To add an item to a list we can use either the append or the insert - **append** inserts the item to the end of the list, **insert** inserts an item at a given index, and move the remaining items to the right.

In [32]:
print(primes)
primes.append(21)
print(primes)
primes.insert(7, 19)
print(primes)

[2, 3, 5, 7, 11, 13, 17]
[2, 3, 5, 7, 11, 13, 17, 21]
[2, 3, 5, 7, 11, 13, 17, 19, 21]


To delete items from a list we can use each of the following:
- del - removes an indivudual item or all items identified by a slice
- pop - removes an individual item at specific index and returns it
- remove - searches for an item, and removes the first matching item from the list

In [33]:
numbers = list(range(1,20,2)) # create a list starting from 1 to 20 with steps of 2
print(numbers)
first = numbers.pop(0) # remove and return item at index 0
print(first) # pop returns the item we removed from the list
print(numbers)
del numbers[-2:] # remove last 2 items
print(numbers)
numbers.insert(0, first) # insert 'first' to index 0
print(numbers)
numbers.remove(5) # searching for item with value of 5 and removes it
print(numbers)

[1, 3, 5, 7, 9, 11, 13, 15, 17, 19]
1
[3, 5, 7, 9, 11, 13, 15, 17, 19]
[3, 5, 7, 9, 11, 13, 15]
[1, 3, 5, 7, 9, 11, 13, 15]
[1, 3, 7, 9, 11, 13, 15]


# <b>Numpy</b>

Numpy is the core library for scientific computing in Python. It provides a high-performance multi-dimensional array object, and tools for working with these arrays.  If you are going to work on data analysis or machine learning projects, then having a solid understanding of Numpy is nearly mandatory, since both the Pandas (data analysis) and the Scikit-learn (machine learning) packages are built on top of Numpy.

### <b>Numpy Arrays</b>

At the core, Numpy provides the excellent ndarray objects, short for n-dimensional arrays. In a ‘ndarray’ object, you can store multiple items of the same data type. It is the facilities around the array object that makes Numpy so convenient for performing math and data manipulations.<br> There are multiple ways to create a numpy array, one of the most common ways is to create one from a list or a list like object by passing it to the np.array function:

In [34]:
import numpy as np

py_list = list(range(10))
np_array = np.array(py_list)
print(str(py_list) + ', Type: ' + str(type(py_list)))
print(str(np_array) + ', Type: ' + str(type(np_array)))

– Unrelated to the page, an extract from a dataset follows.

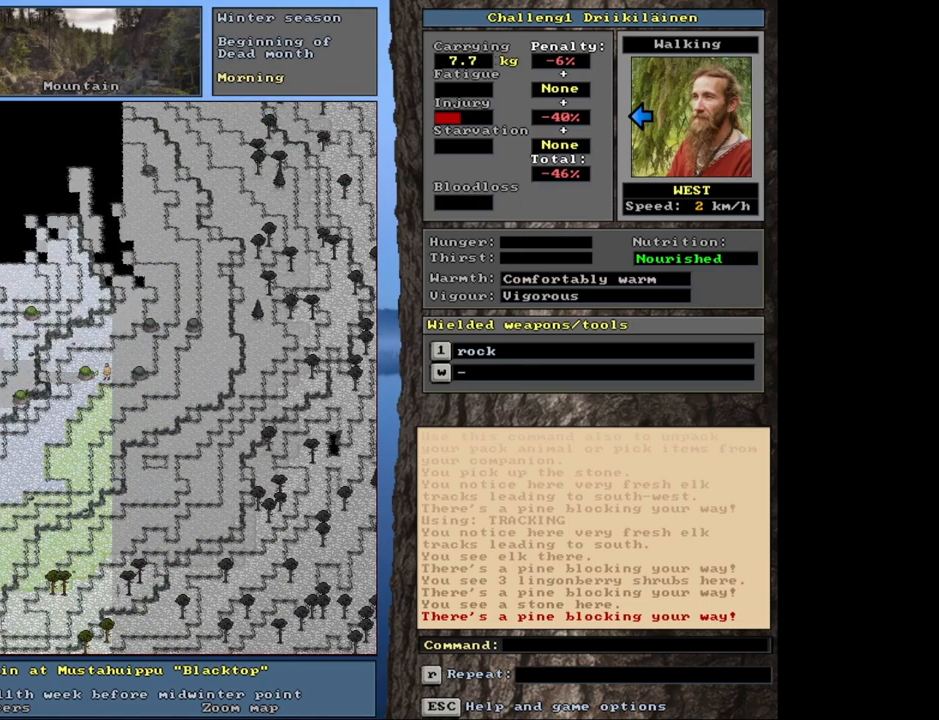
{"keys": [], "mouse": [], "events": [[33, "num3", "down"], [183, "num3", "up"]]}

[0, 1, 2, 3, 4, 5, 6, 7, 8, 9], Type: <class 'list'>
[0 1 2 3 4 5 6 7 8 9], Type: <class 'numpy.ndarray'>


The key difference between an array and a list is that array is designed to handle vectorized operations while a python list is not. Let’s suppose you want your list to range from 1 to 10, so you want to add 1 to every item. The intuitive way to do it is something like this:

In [35]:
#py_list + 1 # Error

That is not possible with a list. But you can do that on a ndarray:

In [36]:
np_array + 1

array([ 1,  2,  3,  4,  5,  6,  7,  8,  9, 10])

Once a ndarray is created, you cannot alter its size. To do so, you will have to create a new ndarray:

In [37]:
py_list + [11, 12]

[0, 1, 2, 3, 4, 5, 6, 7, 8, 9, 11, 12]

In [38]:
#np_array + np.array([11,12]) # Error

You may also specify the datatype by setting the dtype argument. Some of the most commonly used numpy dtypes are: 'float', 'int', 'bool', 'str' and 'object'. Unlike lists, numpy arrays should have all items to be of the same data type. This is another significant difference. 

In [39]:
np_array_float = np.array([1, 2, 3 ,4 ,5], dtype='float')
np_array_float

array([1., 2., 3., 4., 5.])

To summarise, the main differences between Numpy arrays and python lists are::

1. Numpy Arrays support vectorized operations, while lists don’t.
2. Once an array is created, you cannot change its size. You will have to create a new array or overwrite the existing one.
3. Every array has one and only one dtype. All items in it should be of that dtype.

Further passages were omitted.